▶ DIRECTIONS FOR THIS TASK
Work out how many lines in the data below contain the string "github", and reply with that figure alone.

▶ Saved data entries
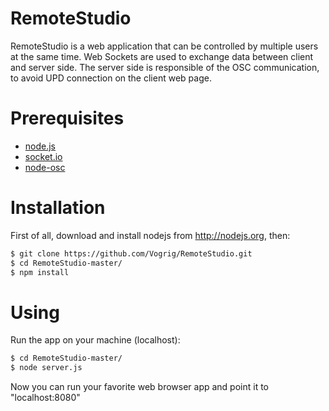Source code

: * RemoteStudio

RemoteStudio is a web application that can be controlled by multiple users at the same time. Web Sockets are used to exchange data between client and server side. The server side is responsible of the OSC communication, to avoid UPD connection on the client web page.

* Prerequisites

- [[http://nodejs.org][node.js]]
- [[http://socket.io][socket.io]]
- [[https://github.com/MylesBorins/node-osc][node-osc]]

* Installation

First of all, download and install nodejs from http://nodejs.org, then:

#+begin_src sh
$ git clone https://github.com/Vogrig/RemoteStudio.git
$ cd RemoteStudio-master/
$ npm install
#+end_src

* Using

Run the app on your machine (localhost):

#+begin_src sh
$ cd RemoteStudio-master/
$ node server.js
#+end_src


Now you can run your favorite web browser app and point it to "localhost:8080"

▶ ANSWER TO THE EXERCISE
2